Rappelons - rapidement et simplement - que les musulmans d'Algérie (sauf à être pleinement naturalisés) ne jouissaient ni des droits politiques ni des droits civils.

Ils n'étaient ainsi pas régis par le Code civil mais par un statut dit personnel, de droit confessionnel musulman. Les régimes étaient donc différents en fonction de l'appartenance à telle ou telle communauté: "Français de souche européenne", "Français de souche nord-africaine" (musulmans), "étrangers de souche européenne", "étrangers musulmans".

C'est dans ce contexte historique et juridique particulier que Charles de Gaulle a utilisé durant la guerre d'Algérie l'expression "Français de souche": il ne s'agissait pas d'un tri personnel entre les Français à partir de je ne sais quel critère fumeux, mais d'une inégalité à l'époque juridiquement réelle bien qu'antirépublicaine.

 

3. Les études démographiques

L'expression "Français de souche" est réapparue dans l'enquête scientifique Mobilité géographique et insertion sociale de l'Ined, en 1992, dont la finalité était "la production de statistiques socio-démographiques anonymes sur l'intégration des immigrés et de leurs enfants".

La définition en est la suivante:

Français de souche, Français d'origine: l'appellation "Français de souche" désigne toute personne née en France de parents eux-mêmes nés en France.

(Michèle Tribalat, Patrick Simon et Benoît Riandey De l’immigration à l’assimilation. Enquête sur les populations d’origine étrangère en France, La Découverte, 1996)

Toujours en démographique, l'expression est parfois utilisée comme synonyme de "Français de naissance" par opposition à "Français naturalisés".

 

4. La récupération racialiste

L'expression "Français de souche" a plus récemment été reprise par l'extrême droite racialiste.

Il ne s'agit plus du tout d'une définition scientifique ou juridique ("personne née en France de parents eux-mêmes nés en France", "Français naturalisés") mais d'une apparence: est "Français de souche" pour les racialistes ceux qui sont à leurs yeux "Français d'apparence", c'est-à-dire blancs de peau (3).
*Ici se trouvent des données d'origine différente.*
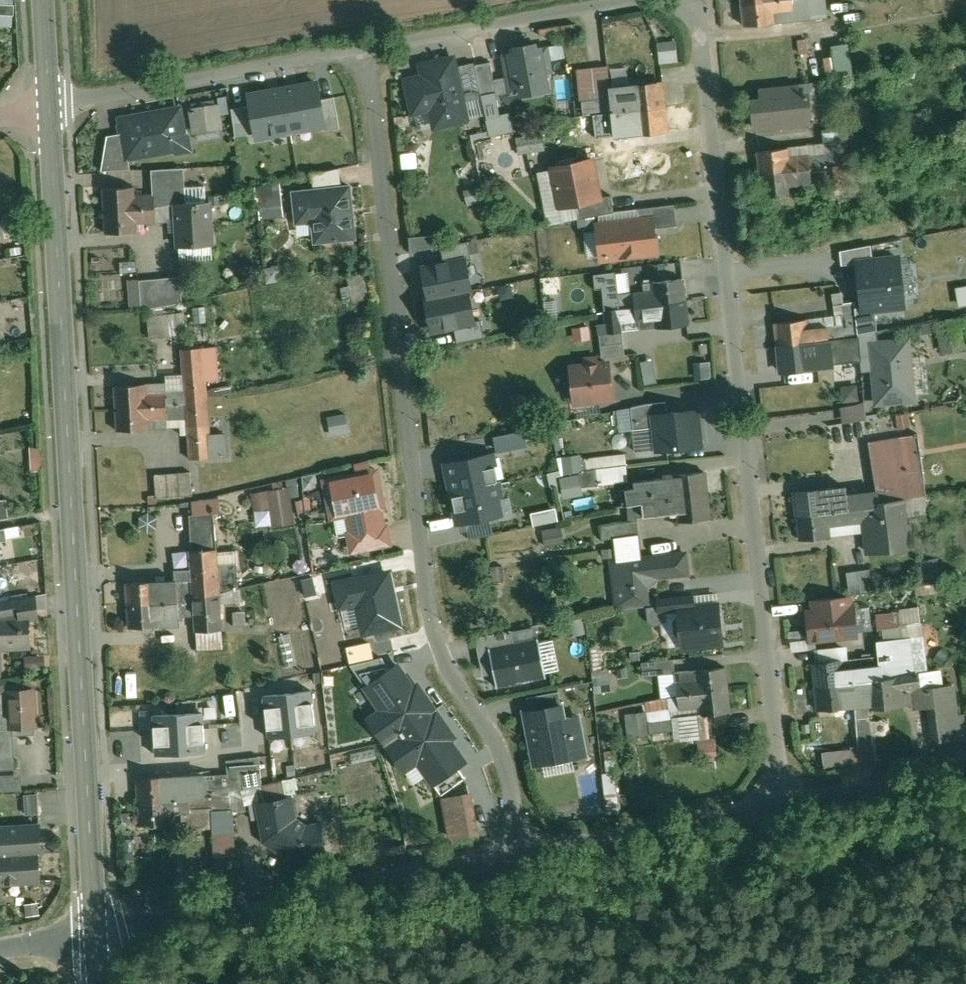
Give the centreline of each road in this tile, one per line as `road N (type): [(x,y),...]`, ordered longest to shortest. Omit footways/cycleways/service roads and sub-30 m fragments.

Cette vision est intrinsèquement antinationale, la nationalité française n'étant pas liée à une couleur de peau.

 

 

(1) Il s'agit bien entendu ici du Français-peuple et non du français-langue que l'on trouve chez Rodolphe Töpffer ("...le français de souche, le français vieilli, mais nerveux, souple, libre..."; cité par Sainte-Beuve dans les Causeries du lundi. Tome huitième, 1853).

(2) Le texte d'Édouard Marchand n'est pas racialiste car il est ouvert à l'assimilation. Mais au bout d'un nombre de générations qui semble relativement important, entre "plus de deux générations" et "dix siècles de générations"!

(3) Jean-Yves Le Gallou: "Le Français de souche, c'est un Français blanc, de civilisation européenne et de religion ou d'héritage chrétien".